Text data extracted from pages
──────────

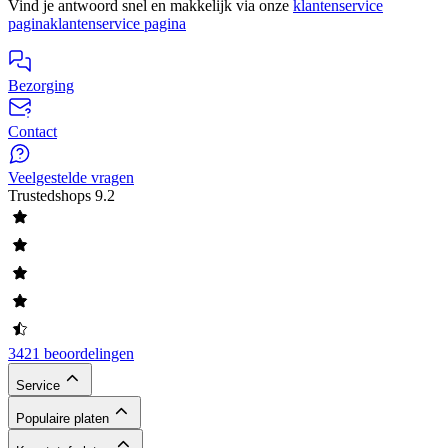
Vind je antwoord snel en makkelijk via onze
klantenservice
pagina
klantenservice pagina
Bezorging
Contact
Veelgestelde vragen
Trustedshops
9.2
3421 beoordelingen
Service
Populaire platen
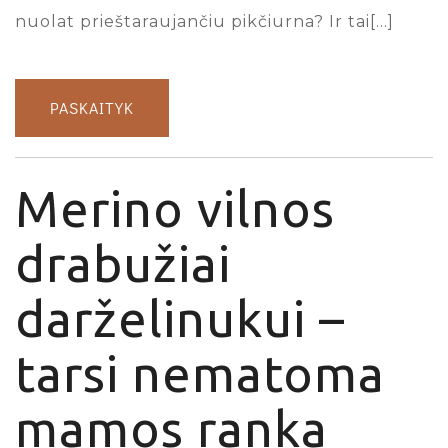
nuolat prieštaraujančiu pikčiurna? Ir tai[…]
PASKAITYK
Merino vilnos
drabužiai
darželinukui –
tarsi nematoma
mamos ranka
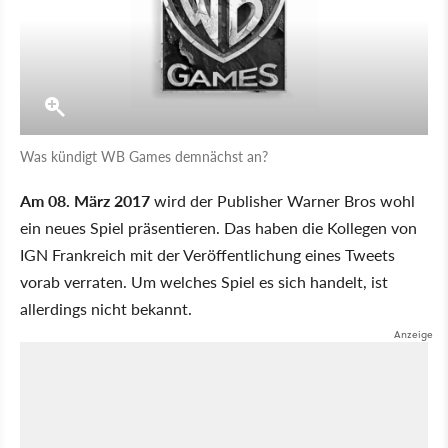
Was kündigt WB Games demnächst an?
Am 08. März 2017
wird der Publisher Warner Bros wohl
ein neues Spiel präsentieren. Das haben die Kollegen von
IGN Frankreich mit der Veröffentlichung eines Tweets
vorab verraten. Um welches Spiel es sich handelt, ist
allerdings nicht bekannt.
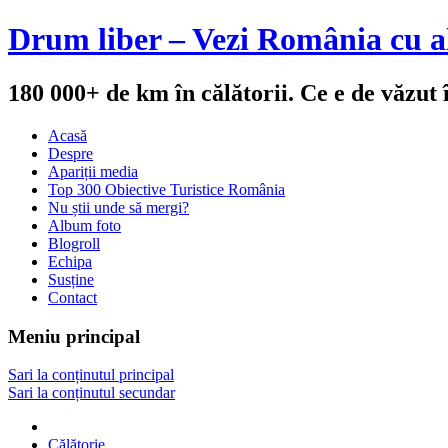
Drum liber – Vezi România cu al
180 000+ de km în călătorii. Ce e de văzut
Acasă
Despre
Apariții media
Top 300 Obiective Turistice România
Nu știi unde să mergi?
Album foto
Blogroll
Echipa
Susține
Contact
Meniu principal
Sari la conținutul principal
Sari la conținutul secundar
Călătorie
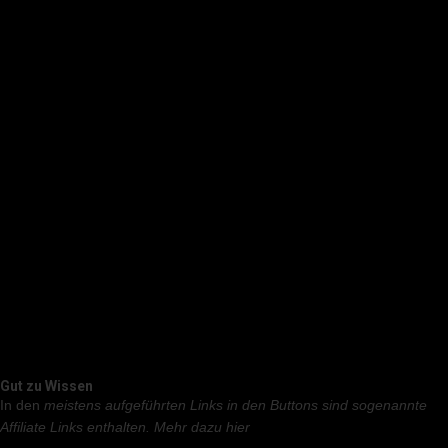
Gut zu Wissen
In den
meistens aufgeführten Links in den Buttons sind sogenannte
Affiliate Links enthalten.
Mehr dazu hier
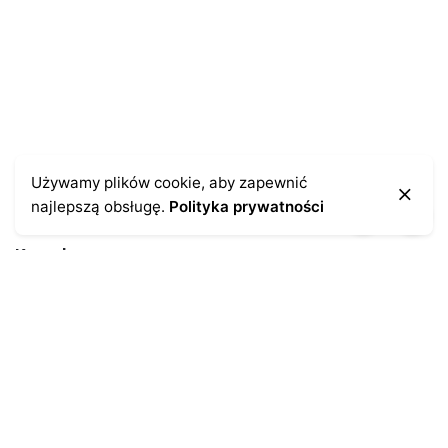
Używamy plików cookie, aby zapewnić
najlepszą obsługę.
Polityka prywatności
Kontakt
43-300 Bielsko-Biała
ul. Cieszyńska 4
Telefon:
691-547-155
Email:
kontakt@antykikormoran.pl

──────────

Work item »
Copy out every line above word for word, leaving out the pictures.

Answer space »
Vind je antwoord snel en makkelijk via onze
klantenservice
pagina
klantenservice pagina
Bezorging
Contact
Veelgestelde vragen
Trustedshops
9.2
3421 beoordelingen
Service
Populaire platen
nuolat prieštaraujančiu pikčiurna? Ir tai[…]
PASKAITYK
Merino vilnos
drabužiai
darželinukui –
tarsi nematoma
mamos ranka
Was kündigt WB Games demnächst an?
Am 08. März 2017
wird der Publisher Warner Bros wohl
ein neues Spiel präsentieren. Das haben die Kollegen von
IGN Frankreich mit der Veröffentlichung eines Tweets
vorab verraten. Um welches Spiel es sich handelt, ist
allerdings nicht bekannt.
Drum liber – Vezi România cu al
180 000+ de km în călătorii. Ce e de văzut
Acasă
Despre
Apariții media
Top 300 Obiective Turistice România
Nu știi unde să mergi?
Album foto
Blogroll
Echipa
Susține
Contact
Meniu principal
Sari la conținutul principal
Sari la conținutul secundar
Călătorie
Gut zu Wissen
In den
meistens aufgeführten Links in den Buttons sind sogenannte
Affiliate Links enthalten.
Mehr dazu hier
Używamy plików cookie, aby zapewnić
najlepszą obsługę.
Polityka prywatności
Kontakt
43-300 Bielsko-Biała
ul. Cieszyńska 4
Telefon:
691-547-155
Email:
kontakt@antykikormoran.pl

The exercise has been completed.